Herlina berharap, Ramadhan tahun ini putranya yang menginjak umur 8 tahun bisa puasa hingga magrib.
“Insyaallah ingin saya acarain full sampai maghrib. Tahun kemarin kadang magrib, kadang zuhur bisa drama dia.
Advertisement
Mengalihkan Drama Wildan
Seperti ibu lain, Herlina juga kerap menghadapi drama-drama dari sang anak ketika belajar puasa. Untuk itu, ia berupaya mengalihkan drama yang ada dengan berbagai cara.
“Mengalihkan drama Wildan minta minum haus saya ajak nonton TV Upin Ipin. Dengan nasihat kalau udah mau 11 tahun puasa harus magrib tidak boleh zuhur. Kalau puasa zuhur itu waktu Wildan TK.”

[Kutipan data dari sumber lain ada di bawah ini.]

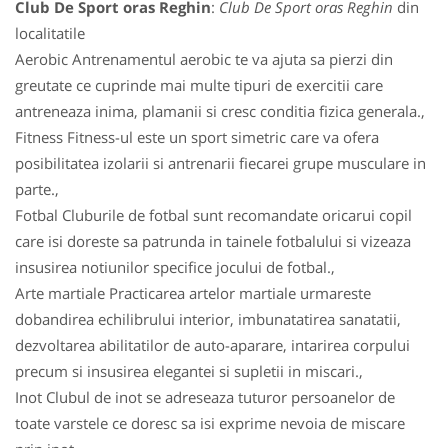
Club De Sport oras Reghin
:
Club De Sport oras Reghin
din
localitatile
Aerobic Antrenamentul aerobic te va ajuta sa pierzi din
greutate ce cuprinde mai multe tipuri de exercitii care
antreneaza inima, plamanii si cresc conditia fizica generala.,
Fitness Fitness-ul este un sport simetric care va ofera
posibilitatea izolarii si antrenarii fiecarei grupe musculare in
parte.,
Fotbal Cluburile de fotbal sunt recomandate oricarui copil
care isi doreste sa patrunda in tainele fotbalului si vizeaza
insusirea notiunilor specifice jocului de fotbal.,
Arte martiale Practicarea artelor martiale urmareste
dobandirea echilibrului interior, imbunatatirea sanatatii,
dezvoltarea abilitatilor de auto-aparare, intarirea corpului
precum si insusirea elegantei si supletii in miscari.,
Inot Clubul de inot se adreseaza tuturor persoanelor de
toate varstele ce doresc sa isi exprime nevoia de miscare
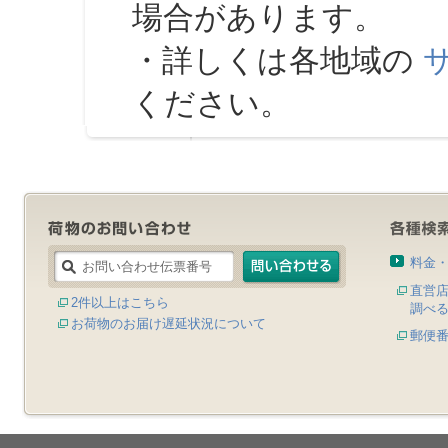
場合があります。
・詳しくは各地域の
ください。
料金
直営
2件以上はこちら
調べ
お荷物のお届け遅延状況について
郵便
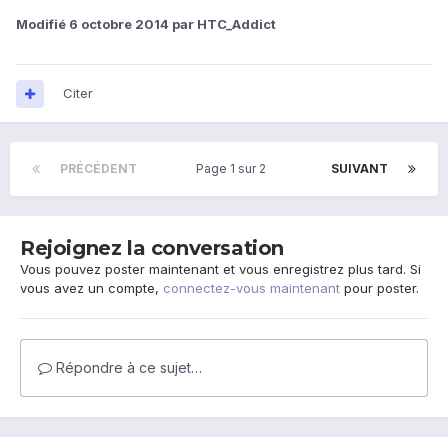
Modifié
6 octobre 2014
par HTC_Addict
Citer
PRÉCÉDENT
Page 1 sur 2
SUIVANT
Rejoignez la conversation
Vous pouvez poster maintenant et vous enregistrez plus tard. Si
vous avez un compte,
connectez-vous maintenant
pour poster.
Répondre à ce sujet…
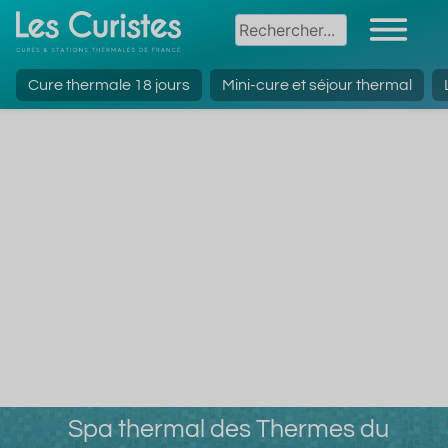
Cure thermale 18 jours
Mini-cure et séjour thermal
Spa thermal des Thermes du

“Alhamdulillah dia nurut sambil nonton Upin Ipin, saya ajarin baca karena Wildan sudah kenal huruf tapi belum bisa baca InsyaAllah saya yakin Wildan bisa. Selesai baca, menulis angka, Alhamdulillah nurut.”
Jika bosan di rumah, Wildan senang main di sekitar rumah misalnya ke kandang ayam.
“Pulang zuhur baju pada kotor, saya mandiin, sholat terus tidur. Kalau sore Wildan pasti minta jalan -jalan ke taman main perosotan dan lain-lain,” ucapnya.
Menikmati Semua Prosesnya
Anggota IRD lainnya turut menyampaikan pandangannya. Ia adalah Vera, ibu dari anak dengan Angelman Syndrome, Kaisar.
Melansir Mayo Clinic, Angelman Syndrome adalah suatu kondisi yang disebabkan oleh perubahan gen, yang disebut perubahan genetik. Sindrom Angelman menyebabkan keterlambatan perkembangan, masalah bicara dan keseimbangan, disabilitas mental, dan terkadang kejang.
Di bulan Ramadhan ini, Vera lebih memilih untuk menikmati semua prosesnya.
“Terus terang kalau saya cuma satu, mencoba menikmati aja semuanya. Enjoy aja meski kadang begadang sampe pagi, Kaisar juga ikut sahur, tapi belum bisa puasa,” katanya.